Sim. Essa unidade na Bahia, através do MUPOIBA, que é o Movimento Unido dos Povos e Organizações Indígenas da Bahia, e também da federação lá do Extremo-Sul. Normalmente, todos os anos, vamos de três a quatro vezes a Brasília e a gente também convida lideranças tupinambá de Olivença [Ilhéus] pra estarem juntas, pleiteando a regularização fundiária das terras indígenas. Então, nossa parceria com eles é concreta, é forte e árdua. A gente precisa estar junto para defender os nossos direitos.
Além de alegarem que estão há muito tempo nas terras, os produtores rurais também argumentam que, hoje, não é mais possível falar em um povo originalmente indígena, dados os processos de aculturação e miscigenação. O que pensa sobre isso?
Essas alegações são frágeis. Isso porque, se você for pegar a História do Brasil, quando foi invadido, essa região de Ilhéus e Buerarema, tudo era território indígena. A questão da miscigenação, de índio com branco e negro, é a própria formação da população brasileira, mas os traços indígenas continuam. As pessoas que estão ali naquela região são indígenas e precisam ser valorizadas e reconhecidas como tal. A Funai [Fundação Nacional do Índio] já reconheceu aquele povo, que já foi dado como extinto, mas foi identificado que há sobrevivente, há remanescente do povo tupinambá, que está ali brigando por direitos, principalmente ao território.
Além da pressão política feita pelos ruralistas, que você já identificou, o que mais tem contribuído para essa demora na regularização das terras?
A morosidade do Governo Federal. Isso depende da presidenta da República, do ministro da Justiça, para essa portaria declaratória do território, tanto o de Olivença, quanto o de Barra Velha, Tumbalalá, que são os três mais avançados, mas que precisam de uma decisão de governo. São cerca de 214 deputados e ainda tem a bancada evangélica, que está votando junto com os ruralistas por questão de aliança. É preciso uma decisão como a do Supremo Tribunal [Federal], que concedeu a nulidade de títulos do território Pataxó Hã Hã Hãe. Essa decisão de governo precisa também indenizar os pequenos produtores e garantir o direito deles de ter uma terra em outro lugar. São pobres também e precisam sobreviver.
Os quilombolas também lutam pelo reconhecimento das terras, no Brasil. Há uma diferença em relação às questões indígenas?
Só há diferença de cultura. Os indígenas são daqui mesmo e os quilombolas são remanescentes dos povos que vieram do continente africano para serem escravos, mas a briga pelo reconhecimento e valorização acontece da mesma forma. A luta é do povo brasileiro, das pessoas que precisam de um pedaço de terra para sobreviver e para a preservação da cultura e da agricultura familiar.

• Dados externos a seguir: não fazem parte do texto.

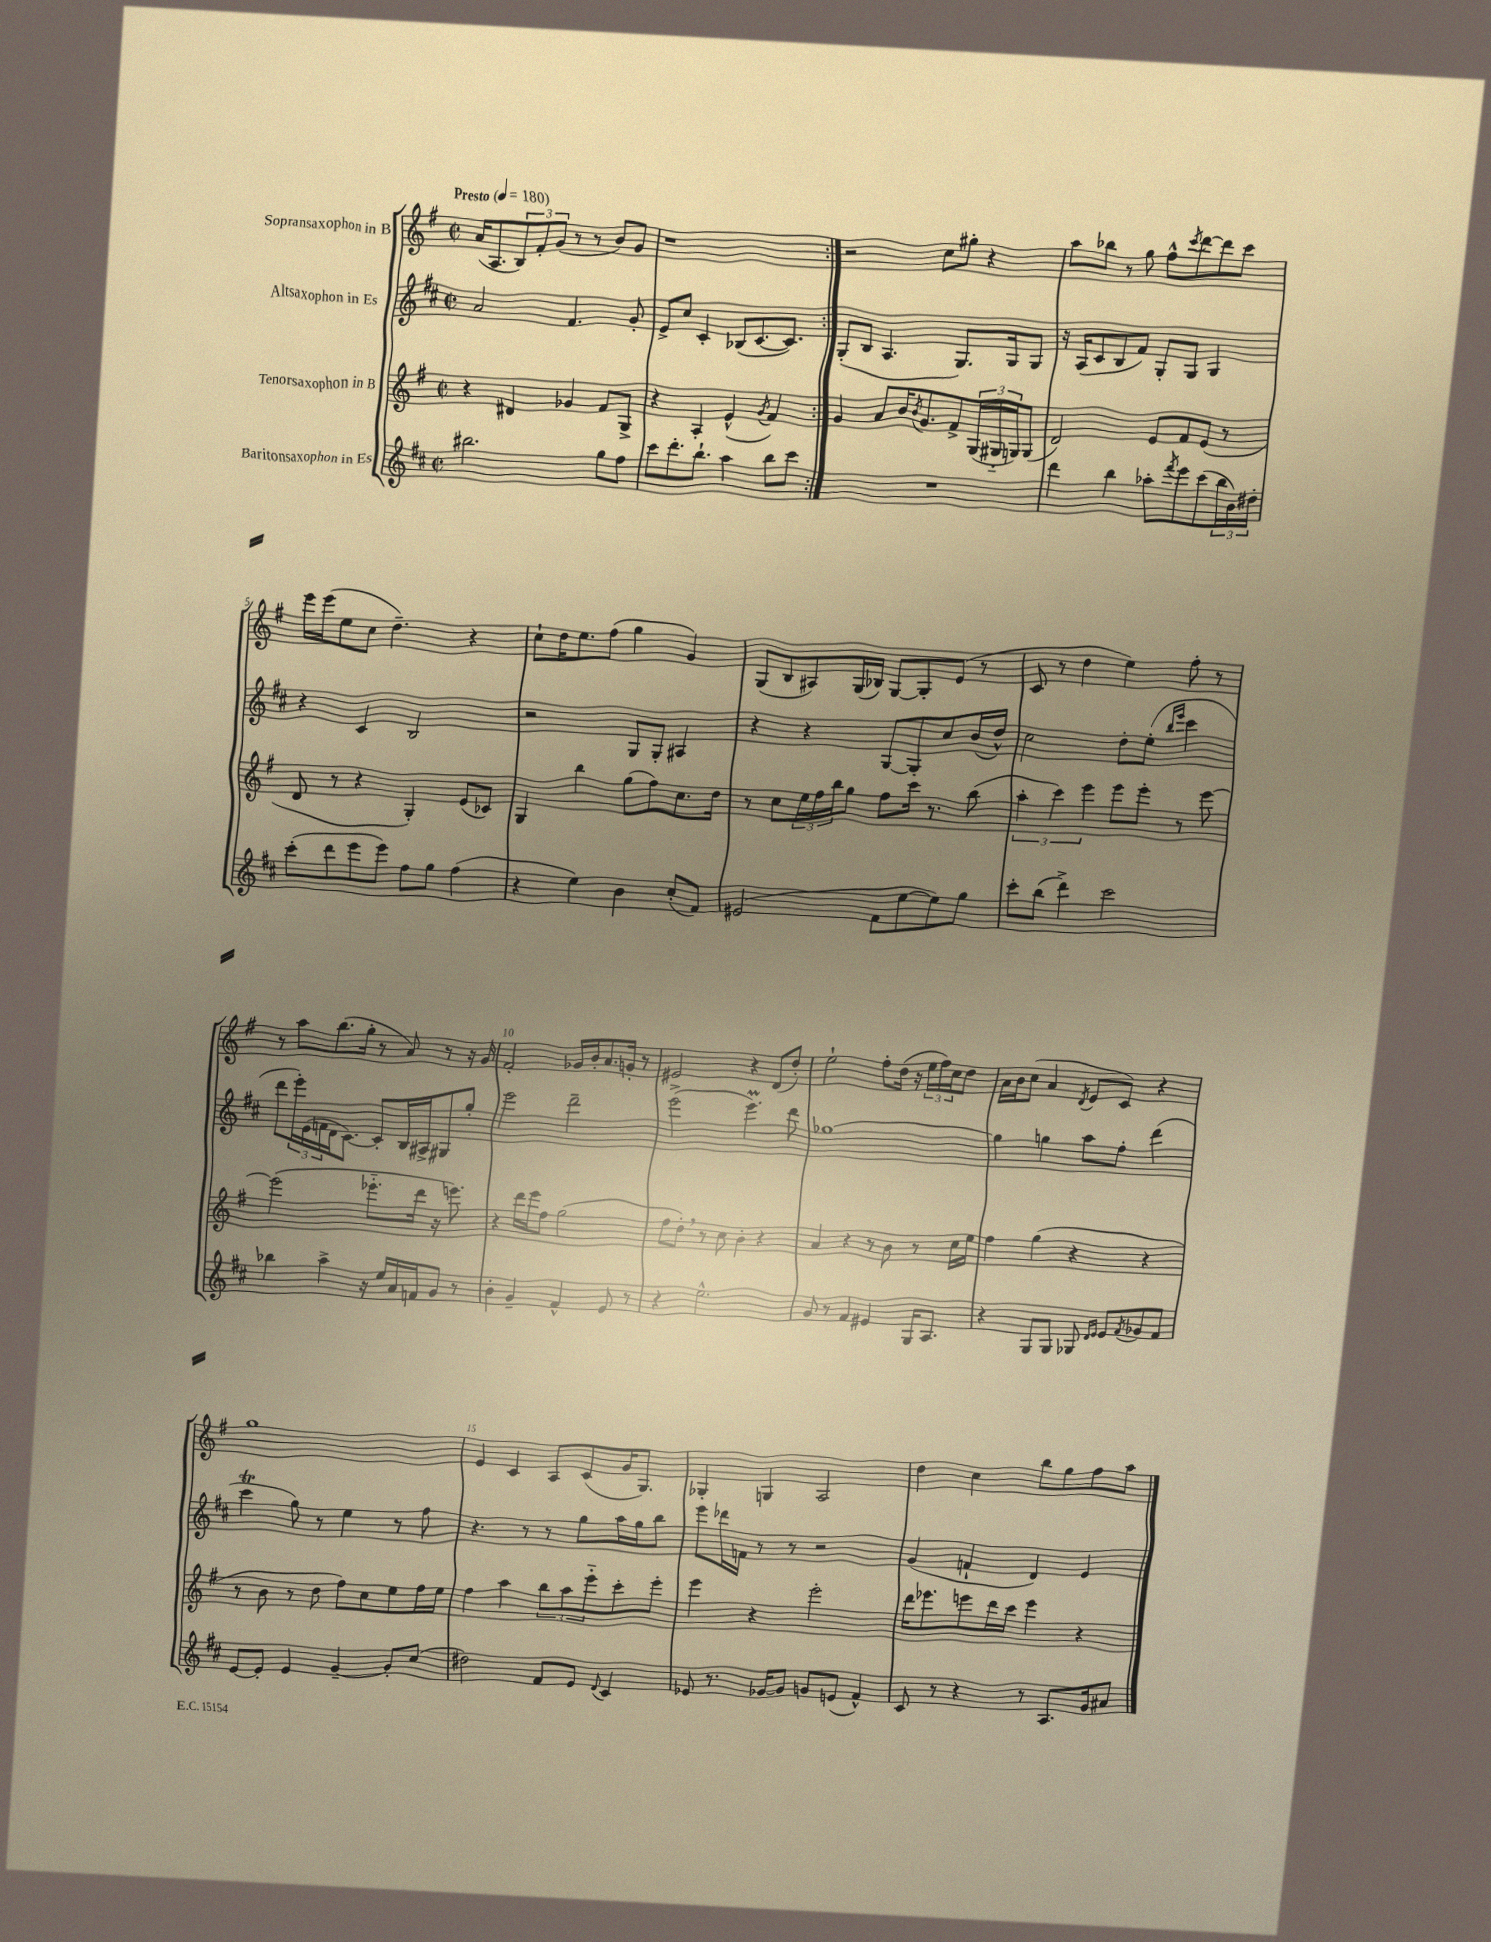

**kern	**kern	**kern	**kern
*staff4	*staff3	*staff2	*staff1
*clefG2	*clefG2	*clefG2	*clefG2
*k[f#c#]	*k[f#]	*k[f#c#]	*k[f#]
*M2/2	*M2/2	*M2/2	*M2/2
*met(c|)	*met(c|)	*met(c|)	*met(c|)
*MM180	*MM180	*MM180	*MM180
2.bb#	4r	2a	(16a
.	.	.	8.A
.	4d#	.	12B)
.	.	.	12f#'
.	.	.	(12g
.	4g-	4.f#	8r
.	.	.	8r
8gg	8f#	.	8b)
8ff#	8G^	8g'	8g
=	=	=	=
8ccc#	4r	8e^	1r
8.ddd'	.	8cc#	.
.	4A'	4c#'	.
8.bb`	.	.	.
4aa	(4e^^	(8B-	.
.	.	[8.c#	.
.	8qg	.	.
8bb	4f#)	.	.
.	.	8.c#])	.
8ccc#	.	.	.
=:|!	=:|!	=:|!	=:|!
1r	4g	(8G'	2r
.	.	8B	.
.	8a	4.A	.
.	16b	.	.
.	8qb	.	.
.	8.g	.	.
.	.	.	8cc
.	8f#^	8.G)	8gg#'
.	(24G	.	4r
.	24G#'~	.	.
.	.	16G	.
.	24G)	.	.
.	(8G	8G	.
=	=	=	=
4ddd	2d)	16r	8aa
.	.	(16A	.
.	.	8c#	8bb-
4bb	.	8B	8r
.	.	8f#)	8gg
8aa-'	8e	8G'	8ff#^^
8qfff#	.	.	8qccc
8eee	8f#	8G	[8ddd
(8ccc#	(8e	4G	8ddd]
24bb	8r	.	8ccc
24b)	.	.	.
24dd#'	.	.	.
=	=	=	=
(8ccc#'	8d	4r	16eee
.	.	.	(16eee
8ddd	8r	.	8ee
8eee	4r	4c#	8cc
8eee)	.	.	4.dd~)
8ff#	4G')	2B	.
8gg	.	.	.
(4ff#	(8e	.	4r
.	8c-)	.	.
=	=	=	=
4r	4G	2r	8cc`
.	.	.	16dd
.	.	.	8.ee
4ee)	4bb	.	.
.	.	.	(8ff#
4b	(8gg	8G	4gg
.	8ff#)	8G'	.
(8cc#'	8.cc	4A#	4g)
8f#)	.	.	.
.	16dd	.	.
=	=	=	=
(2e#	8r	4r	(8G
.	8cc	.	8B
.	24ee	4r	8A#)
.	24ff#	.	.
.	24bb	.	.
.	8gg	.	(16G
.	.	.	16B-)
8f#	8ff#	[8G	[8G
[8ee	16ccc	8G']	8G']
.	8.r	.	.
8ee])	.	8cc#	(8e
8gg	(8bb	(16b	8r
.	.	16dd^^)	.
=	=	=	=
8ccc#'	6aa'	2cc#	8c
(8bb	.	.	8r
.	6ccc)	.	.
4ddd^)	.	.	4dd
.	6eee	.	.
2ccc#	8eee	8dd'	4ee)
.	8eee'	(8ee'	.
.	.	16qqbb	.
.	.	16qqeee	.
.	8r	4ccc#	8ff#'
.	[8eee	.	8r
=	=	=	=
4bb-	(2eee]	8ddd	8r
.	.	24eee')	8aa
.	.	(24e	.
.	.	24f	.
4aa^	.	16d	(8.bb
.	.	[8.c#)	.
.	.	.	16gg'
16r	8.eee-'~	8c#']	8r
16ee	.	.	.
16a	.	16B	8a)
16f	16ddd	16A#^	.
8g	16r	8G#	8r
.	8.eee)	.	.
8r	.	8gg'	16r
.	.	.	16g
=	=	=	=
4b'	4r	2eee	2f#'
4g~	16ddd	.	.
.	16eee	.	.
.	8ff#	.	.
4f#^^	(2gg	2ddd~	16g-
.	.	.	16b'
.	.	.	8.a
8e	.	.	.
.	.	.	16g'
8r	.	.	8r
=	=	=	=
4r	8ff#	(2eee^	2e#
.	8dd')	.	.
2.ee^^	8r	.	.
.	8cc	.	.
.	4b'	4.eee)	4r
.	4r	.	(8d
.	.	8ddd	8dd')
=	=	=	=
8g	4a	[1gg-	2ee`
8r	.	.	.
4f#	4r	.	.
4e#	8r	.	8ff#'
.	8b	.	(16dd
.	.	.	16r
16G	8r	.	24ee
.	.	.	24ff#)
8.A	.	.	.
.	.	.	24cc
.	16cc	.	8dd
.	16ee	.	.
=	=	=	=
4r	4ff#	4gg-]	16a
.	.	.	16b
.	.	.	(8cc
8G	(4gg	4gg	4a
8G	.	.	.
.	.	.	8qd
8G-	4r	8aa	8e
16qqd	.	.	.
16qqe	.	.	.
8e	.	8ff#'	8c)
8qf#	.	.	.
8g-	4r	(4ddd	4r
8f#	.	.	.
=	=	=	=
[8e	8r	4ccc#	1gg
8e']	8b	.	.
4e	8r	8gg)	.
.	8dd	8r	.
[4g~	8ff#)	4ee	.
.	8cc	.	.
8g']	8ee	8r	.
(8cc#	16ff#	8ff#	.
.	16ee	.	.
=	=	=	=
2dd#)	4ff#	4.r	4e
.	4aa	.	4c
.	.	8r	.
8f#	12bb	8r	8A
.	12aa	.	.
8e	.	8gg	(8c
.	12eee'~	.	.
8qqd	.	.	.
4c#	8ccc'	16aa	16g
.	.	16gg	8.G)
.	8eee'	8bb	.
=	=	=	=
8e-	4eee	8eee	4G-'
8.r	.	16ddd-	.
.	.	16f	.
.	4r	8r	4G
[16g-	.	.	.
8g-]	.	8r	.
8g	2eee'	2r	2A
(8e	.	.	.
4f#^^)	.	.	.
=	=	=	=
8c#	16ddd	(4g	4dd
.	8.eee-	.	.
8r	.	.	.
4r	8eee	4f`	4cc
.	16ddd	.	.
.	16ccc	.	.
8r	4eee	4d)	8bb
8.A	.	.	8gg
.	4r	4e	8ff#
16g	.	.	.
8a#	.	.	8aa
==	==	==	==
*-	*-	*-	*-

Por fim, dá para ser otimista com essa luta?
Por parte dos indígenas, há um otimismo de que nossos direitos serão reconhecidos, principalmente o direito à terra. Mas é um processo que já se arrasta há décadas e, a cada dia que passa, o processo vai se travando, com esse fortalecimento da bancada ruralista. O Governo não toma um posicionamento firme. Precisamos que os encaminhamentos sejam feitos esse ano para que, em 2015, pelos menos, tenha um desenrolar dessas problemáticas. Agora, a garantia da ordem e da lei deve ser feita no território tupinambá de Olivença. Os conflitos devem estar cessando.